Не отвечая, она взяла в руки меню и принялась листать его. А я, чувствуя, что аппетита совсем нет, с жалостью рассматривала ее бледное, с потухшими глазами, лицо.

Она вся будто выцвела за тот день, что я ее не видела. Даже пушистые огненные волосы лежали на голове плоско и некрасиво, словно их придавило отчаянием.

– Маш, – снова позвала я, – поговори со мной.

Не отвечая, она бросила меню на стол. Уставилась невидящим взглядом в стену за моей спиной. Потом начала говорить. Медленно, будто нехотя, выдавливая из себя слова:

– Мне надо научиться жить без него. Без него… Всего два слова, но от них у меня мороз идет по позвонкам и кровь леденеет. Вот просто стынет и все.

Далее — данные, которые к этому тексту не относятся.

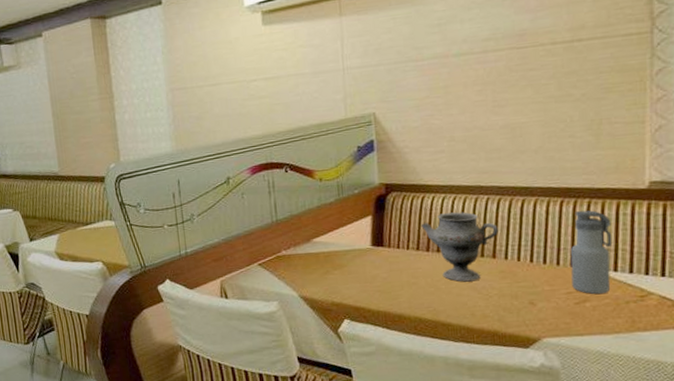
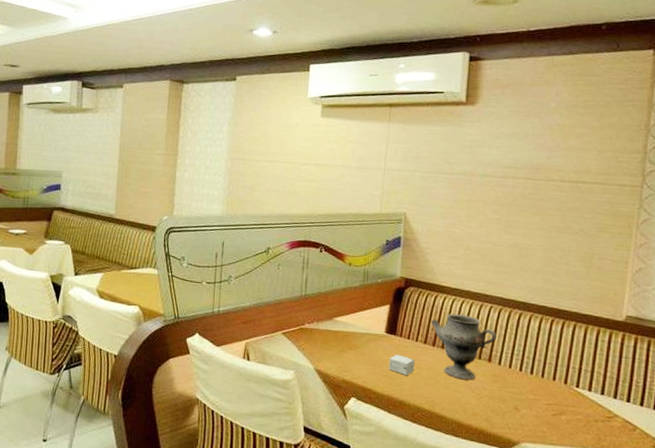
small box: none [380,267,410,287] -> present [388,355,415,375]
water bottle: present [570,210,613,295] -> none [552,332,591,410]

– Маш… – снова протянула я тоскливо, зная, что она не слышит. Она сейчас вся там, в своих словах.

– Научиться без него жить, понимаешь? Я думаю об этом, а сердце не поймет, ему биться или нет. И если да, то зачем. Оно замирает, стоит, а потом все равно несется вскачь. Но я не знаю для чего нужно, чтобы оно билось.

Она перевела на меня глаза и с силой стиснула пальцы:

– Без него, ты слышишь? Я даже плакать сейчас не могу, у меня от отчаяния душа застыла. И пустота внутри. Так странно, ведь еще вчера все было живым… До того, как я увидела тебя с ним…

Она вдруг прикрыла глаза:

– Как он мог уйти от меня? Неужели кто-то любил его больше, чем я? Я никогда никого не любила, ты-то это знаешь. Ни разу никого. А он… Я только с ним и поняла, для чего мне нужно сердце. А теперь я снова не знаю, что мне с ним делать, с сердцем этим треклятым. И все из-за тебя, подруга.

Она скривила вдруг затрясшиеся губы и всхлипнула. Протяжно, но без слез…

Не в силах это вынести, я опустила глаза и тоскливо спросила себя, почему не верю ни одному ее слову…

– Ты врешь, Маша, – наконец, разлепила губы и сказала то, что чувствовала. – Ты сидишь и играешь сцену.

Подняла глаза и наткнулась на ее полный тоски взгляд.

– Не верю, – повторила я. Не знаю для нее, или для себя.

– С чего бы это? – Маша промокнула салфеткой глаза. – Или только тебе дано страдать по мужчине?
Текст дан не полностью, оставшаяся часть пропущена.